Их пальцы все еще были сплетены; юноша смотрел на девушку сияющим, гордым взглядом. Орнелла повела плечом и внезапно ощутила тяжесть ружья, о котором совсем позабыла.

— Подумаю, — сказала она, прекрасно понимая, что уже дала ему ответ, дала поцелуем, взглядом, откликом пораженного непонятной сладостью тела, трепетом предательского сердца, которое не слушалось разума.

— Давай встретимся завтра на том же месте?

— Хорошо. — Орнелла протянула ему мешочек. — Здесь пули. Ты ведь идешь в маки?

— Да, — ответил Дино и нахмурился. — Наверное, будет лучше, если я провожу тебя домой?

В его голосе и манере держаться проскальзывало намерение взять на себя ответственность за ее безопасность и судьбу. Однако Орнелла не хотела, чтобы их видели вместе.

— Нет. Я сама доберусь. А ты позаботься о теле того человека, которого подстрелил.

— Да, я скажу нашим. Мы вернемся за ним.

Когда он наконец отпустил ее руку, Орнелла пошла по дороге, не чуя под собой ног. Она обнималась и целовалась с Дино из рода Гальяни, Гальяни, привыкших всегда одерживать победу!
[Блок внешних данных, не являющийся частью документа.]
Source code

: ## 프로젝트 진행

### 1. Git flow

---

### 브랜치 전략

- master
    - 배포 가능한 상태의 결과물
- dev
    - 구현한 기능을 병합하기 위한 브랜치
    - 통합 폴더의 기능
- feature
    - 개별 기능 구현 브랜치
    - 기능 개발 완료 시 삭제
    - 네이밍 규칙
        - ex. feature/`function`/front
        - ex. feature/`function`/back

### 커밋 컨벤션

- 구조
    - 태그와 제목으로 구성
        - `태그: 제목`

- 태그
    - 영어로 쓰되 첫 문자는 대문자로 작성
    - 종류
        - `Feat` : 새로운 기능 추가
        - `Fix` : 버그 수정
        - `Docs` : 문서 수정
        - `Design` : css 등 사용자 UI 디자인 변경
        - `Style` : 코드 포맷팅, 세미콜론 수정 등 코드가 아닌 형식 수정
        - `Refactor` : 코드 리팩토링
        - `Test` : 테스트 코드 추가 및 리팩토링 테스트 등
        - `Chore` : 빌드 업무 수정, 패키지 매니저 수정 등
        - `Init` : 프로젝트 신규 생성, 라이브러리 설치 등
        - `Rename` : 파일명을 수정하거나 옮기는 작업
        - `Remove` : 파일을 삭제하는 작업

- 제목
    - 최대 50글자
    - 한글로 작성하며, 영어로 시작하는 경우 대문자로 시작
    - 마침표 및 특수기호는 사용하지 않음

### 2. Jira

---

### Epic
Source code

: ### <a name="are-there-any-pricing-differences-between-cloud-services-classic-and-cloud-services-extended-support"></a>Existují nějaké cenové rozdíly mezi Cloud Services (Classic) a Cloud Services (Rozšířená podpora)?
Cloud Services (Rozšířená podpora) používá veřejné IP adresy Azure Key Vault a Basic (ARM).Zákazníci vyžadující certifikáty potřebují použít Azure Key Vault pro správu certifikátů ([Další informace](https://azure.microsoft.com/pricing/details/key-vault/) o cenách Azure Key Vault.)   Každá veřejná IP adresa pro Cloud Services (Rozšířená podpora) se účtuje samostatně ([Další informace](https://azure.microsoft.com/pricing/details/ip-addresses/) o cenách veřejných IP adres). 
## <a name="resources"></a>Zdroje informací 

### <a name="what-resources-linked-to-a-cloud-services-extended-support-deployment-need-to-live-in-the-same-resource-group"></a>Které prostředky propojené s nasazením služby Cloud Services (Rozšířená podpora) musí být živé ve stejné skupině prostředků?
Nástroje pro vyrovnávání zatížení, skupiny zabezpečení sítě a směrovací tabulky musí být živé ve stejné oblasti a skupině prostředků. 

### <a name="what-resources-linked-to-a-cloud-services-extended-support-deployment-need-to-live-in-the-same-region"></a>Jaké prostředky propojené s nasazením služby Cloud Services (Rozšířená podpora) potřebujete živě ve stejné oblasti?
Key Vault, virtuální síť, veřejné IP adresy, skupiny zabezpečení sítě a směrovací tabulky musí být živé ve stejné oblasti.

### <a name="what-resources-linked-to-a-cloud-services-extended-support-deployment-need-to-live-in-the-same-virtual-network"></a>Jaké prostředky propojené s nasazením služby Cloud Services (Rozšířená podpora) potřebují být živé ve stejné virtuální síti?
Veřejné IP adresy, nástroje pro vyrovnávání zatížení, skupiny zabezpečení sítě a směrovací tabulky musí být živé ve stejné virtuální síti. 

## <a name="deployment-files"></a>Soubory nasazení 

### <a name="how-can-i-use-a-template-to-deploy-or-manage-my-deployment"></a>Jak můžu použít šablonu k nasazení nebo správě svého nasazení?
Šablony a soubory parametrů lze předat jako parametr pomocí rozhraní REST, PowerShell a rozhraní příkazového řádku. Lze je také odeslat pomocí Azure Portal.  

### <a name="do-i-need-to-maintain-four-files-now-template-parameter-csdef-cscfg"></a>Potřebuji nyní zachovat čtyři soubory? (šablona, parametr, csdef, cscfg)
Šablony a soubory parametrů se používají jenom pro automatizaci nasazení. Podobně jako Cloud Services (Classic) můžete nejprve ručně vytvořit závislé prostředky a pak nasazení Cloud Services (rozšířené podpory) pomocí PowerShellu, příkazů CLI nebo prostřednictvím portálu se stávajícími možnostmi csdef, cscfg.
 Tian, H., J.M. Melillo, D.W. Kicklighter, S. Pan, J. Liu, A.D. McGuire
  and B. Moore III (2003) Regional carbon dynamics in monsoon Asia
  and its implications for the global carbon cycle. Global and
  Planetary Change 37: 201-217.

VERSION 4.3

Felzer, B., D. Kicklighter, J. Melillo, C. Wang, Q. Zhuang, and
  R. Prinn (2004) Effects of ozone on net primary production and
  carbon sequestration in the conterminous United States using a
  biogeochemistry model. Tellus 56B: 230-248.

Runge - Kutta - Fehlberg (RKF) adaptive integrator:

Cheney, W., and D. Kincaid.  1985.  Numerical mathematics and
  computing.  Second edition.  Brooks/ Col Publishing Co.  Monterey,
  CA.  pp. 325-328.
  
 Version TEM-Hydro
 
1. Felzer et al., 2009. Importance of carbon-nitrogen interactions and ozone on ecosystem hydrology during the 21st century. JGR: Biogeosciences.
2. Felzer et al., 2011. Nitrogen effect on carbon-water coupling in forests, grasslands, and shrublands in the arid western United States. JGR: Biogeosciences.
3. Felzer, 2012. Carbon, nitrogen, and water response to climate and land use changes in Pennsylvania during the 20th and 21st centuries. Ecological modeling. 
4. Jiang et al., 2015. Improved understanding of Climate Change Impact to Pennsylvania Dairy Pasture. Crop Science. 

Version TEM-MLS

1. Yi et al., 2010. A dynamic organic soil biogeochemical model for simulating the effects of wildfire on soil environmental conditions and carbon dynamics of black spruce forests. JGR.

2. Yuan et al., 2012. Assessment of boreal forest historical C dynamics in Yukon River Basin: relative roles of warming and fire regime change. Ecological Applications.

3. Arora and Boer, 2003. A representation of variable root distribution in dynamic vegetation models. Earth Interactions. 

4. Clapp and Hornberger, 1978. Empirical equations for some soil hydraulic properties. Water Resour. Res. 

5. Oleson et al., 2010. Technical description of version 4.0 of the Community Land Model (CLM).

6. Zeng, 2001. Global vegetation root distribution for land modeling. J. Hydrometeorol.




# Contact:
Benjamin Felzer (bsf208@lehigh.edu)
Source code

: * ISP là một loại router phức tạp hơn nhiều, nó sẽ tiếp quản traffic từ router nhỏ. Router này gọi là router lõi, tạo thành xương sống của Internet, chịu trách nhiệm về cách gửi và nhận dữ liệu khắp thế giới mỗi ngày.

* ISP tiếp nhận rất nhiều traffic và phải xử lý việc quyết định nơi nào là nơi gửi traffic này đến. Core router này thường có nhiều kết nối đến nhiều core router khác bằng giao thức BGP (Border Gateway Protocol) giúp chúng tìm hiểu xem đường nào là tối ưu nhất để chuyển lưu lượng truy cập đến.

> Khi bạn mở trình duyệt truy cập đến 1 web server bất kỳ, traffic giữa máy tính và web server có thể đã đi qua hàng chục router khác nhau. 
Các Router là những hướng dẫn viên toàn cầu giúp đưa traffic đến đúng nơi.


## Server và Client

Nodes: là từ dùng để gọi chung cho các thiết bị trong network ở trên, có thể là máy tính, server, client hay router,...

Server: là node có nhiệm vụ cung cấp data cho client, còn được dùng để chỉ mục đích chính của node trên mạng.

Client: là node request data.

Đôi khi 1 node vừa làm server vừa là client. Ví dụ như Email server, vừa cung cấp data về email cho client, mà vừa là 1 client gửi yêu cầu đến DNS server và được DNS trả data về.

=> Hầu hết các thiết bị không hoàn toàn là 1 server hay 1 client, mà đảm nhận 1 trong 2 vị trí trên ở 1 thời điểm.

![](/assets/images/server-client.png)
Внезапно на память пришли слова матери: «Гальяни известно много способов подчинять себе людей». Странно, но о таком Орнелла даже не догадывалась!

Потом она вспомнила старую корсиканскую песню, песню, в которой были слова: «Моя пуля найдет твое сердце!».

Она не могла балансировать на грани между черным и белым, надо было выбирать что-то одно.

Орнелла остановилась, обернулась и крикнула:

— Дино!

Он тоже повернулся, помахал рукой и улыбнулся.

— Что?

— Я не буду думать, я отвечу сейчас.

С этими словами Орнелла сняла с плеча заряженное ружье, направила его на Дино и выстрелила.

Гулкое эхо понеслось по горам, над деревьями пронеслась стайка вспугнутых птиц. Мгновение Дино стоял, глядя на Орнеллу изумленным, непонимающим взглядом, а потом беззвучно рухнул на землю.

Глава 7

Орнелла бежала к своему дому, голому, темному, нищему дому, где не было и не могло быть ценных вещей и украшений, потому что Беатрис все равно променяла бы их на оружие. Беатрис, которая с детства внушала и сыну, и дочери, что вендетта главнее жизни, а руки мстителя всегда чисты, даже если они по локоть в крови. Она же говорила им, что терзаться муками совести — пустое дело; если человек сомневается, он должен просто выстрелить.

— Мама! — закричала Орнелла, едва заскочив во двор. — Я убила Гальяни!

Женщина вышла из дому и остановилась на пороге. В глубине ее глаз вспыхнул странный огонь.

— Которого из них? — спокойно спросила она.

— Дино! — прохрипела Орнелла и внезапно упала на колени.